I'm trying to get RabbitMQ configured behind an F5 load balancer. I have a working RabbitMQ node with the default node name of rabbit@%computername%. It's set to listen on all network interfaces (all IP addresses 0.0.0.0:5671 which is the AMQP SSL port), and it's working fine. However, all client applications that connect to it are currently using the specific node name e.g. "%computername%". In order to take advantage of the fault tolerance of the load balancer, I want to update all my client applications to use the load-balanced name instead of the specific node name e.g. connect using HostName = "balancedname.mycompany.com" instead of "%computername%". However, when I update my client applications to connect to the load-balanced name, the connection fails. How can I get this to work?

I'm a novice at F5, and I did notice that the pool's members' addresses are IP addresses...should these be the node names instead of the IPs? Is that even possible seeing as the node name can be completely arbitrary and doesn't necessarily map to anything that's network-resolveable?

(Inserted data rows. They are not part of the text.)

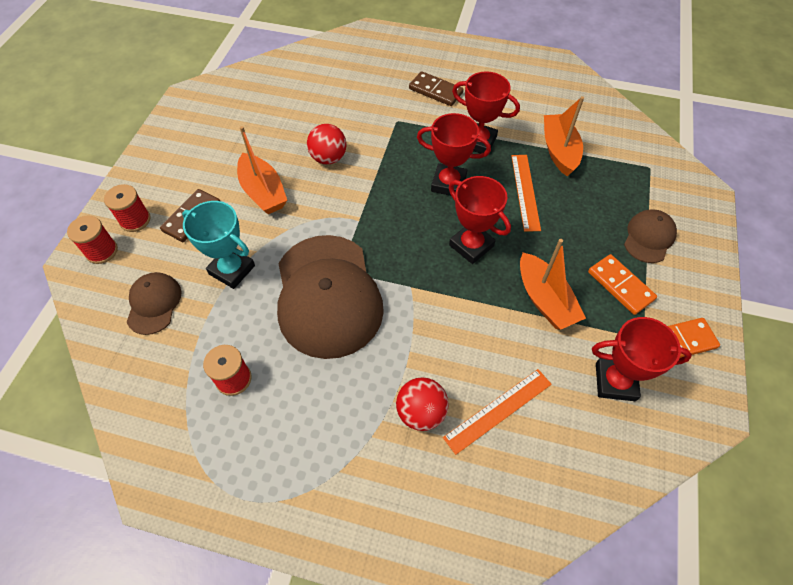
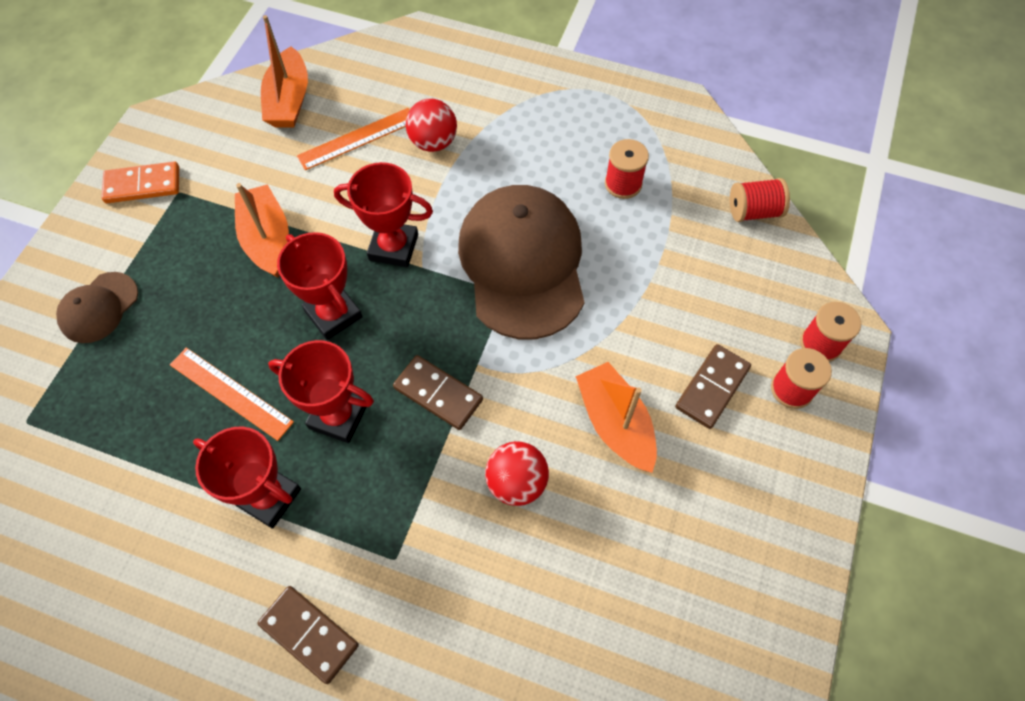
camera: 175 degrees left, 5 degrees up
(116, 359) = (753, 211): none -> red spool
(154, 304) = (730, 269): brown cap -> none
(232, 270) = (643, 304): turquoise trophy -> none
(384, 200) = (438, 394): none -> brown domino
(525, 191) = (231, 393): orange ruler -> orange ruler turned 60 degrees counterclockwise
(559, 151) = (147, 466): orange boat -> orange boat (289, 101)
(615, 382) = (231, 154): red trophy -> red trophy (393, 247)
(620, 286) = (171, 249): orange domino -> none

I'm in a hosting situation where I don't have write access to the F5, so trying these things out is a bit tricky.

I haven't found very much information at all on load balancing a RabbitMQ setup. I do understand that all RabbitMQ queues only really exist on one node, and I've set up the F5 in an active-passive mode so that traffic will always route to the primary node unless it goes down.

Update 1: It seems that this issue came back to bite me here. I'm using EXTERNAL authentication using an SSL certificate, and since clients were connecting using the load balance name instead of the node name, and the load balance name was NOT used to create the certificate, it was rejecting the connection. I ended up re-generating the certificate and using the load balance name, but that wasn't enough - I also had to add an entry in the Windows hosts file to map 127.0.0.1 and ::1 to the load balance DNS address.

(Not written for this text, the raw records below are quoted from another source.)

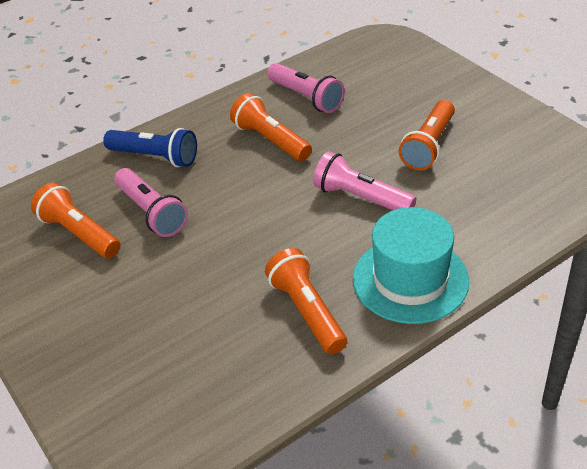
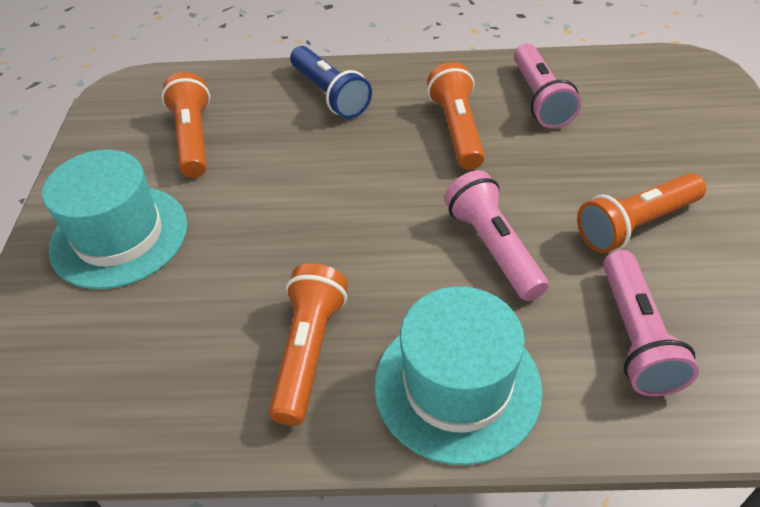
camera: 35 degrees right, 5 degrees up
(96, 321) = (119, 236): none -> turquoise hat
(151, 212) = (272, 150): pink flashlight -> pink flashlight (635, 336)

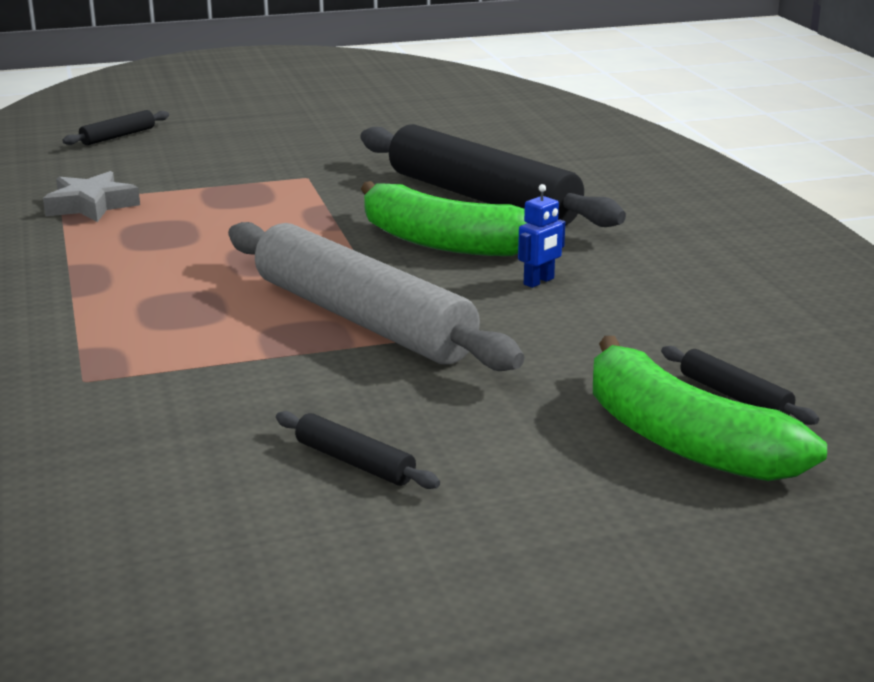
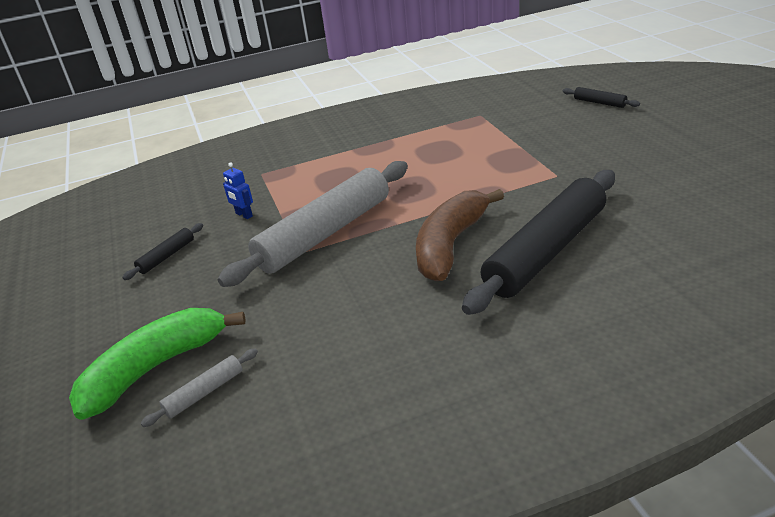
camera: 90 degrees right, 10 degrees up
(91, 205) = (475, 124): grey star -> none
(442, 242) = (450, 244): green banana -> brown banana
(539, 281) = (387, 293): blue robot -> blue robot (244, 215)
(734, 396) = (204, 392): black rolling pin -> grey rolling pin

Update 2: Update 1 solves connection problems only for running client applications on the app server that is part of the load balancer, but remote clients don't work. Inner exception says "The certificate chain was issued by an authority that is not trusted". RabbitMQ + SSL is hard. And adding load balancing makes it even harder.

1

1 Answers

0
votes

I'm answering my own question in the hopes that it will save folks some time. In my scenario, I needed for clients to connect to a load balanced address like myrabbithost.mycompany.com, and for the F5 to direct traffic to one node as long as it's up and failover to the secondary node if it's down. I had already configured security and was authenticating to RabbitMQ using self-signed certificates. Those certificates had common names specific to each host which was the problem. In order to work with .NET, the common name on the certificate must match the server name being connected to (myrabbithost.mycompany.com in my case). I had to do the following:

  • Generate new server and client certificates on the RabbitMQ servers with common names of myrabbithost.mycompany.com
  • Generate a new certificates for the clients to use while connecting in order to use SSL authentication
  • Still on the RabbitMQ servers, I had to concatenate the multiple cacert.pem files used for the certificate authority so that clients can authenticate to any node using a client certificate generated by any node. When I modified rabbit.config to use the "all.pem" instead of "cacert.pem", clients were able to connect, but it broke the management UI, so I modified the rabbitmq_management settings in rabbit.config to specific the host-specific cacert.pem file and it started working again.

In order to set up high availability, I set up a RabbitMQ cluster, but ran into some problems there as well. In addition to copying the Erlang cookie from the primary node to the secondary node at C:\Windows and C:\users\myusername, I had to kill the epmd.exe process via task manager as the rabbitmqctl join_cluster command was failing with a "node down" error. The epmd.exe process survives RabbitMQ stoppages and it can cause rabbitmqctl.bat to report erroneous errors like "node down" even when it's not down.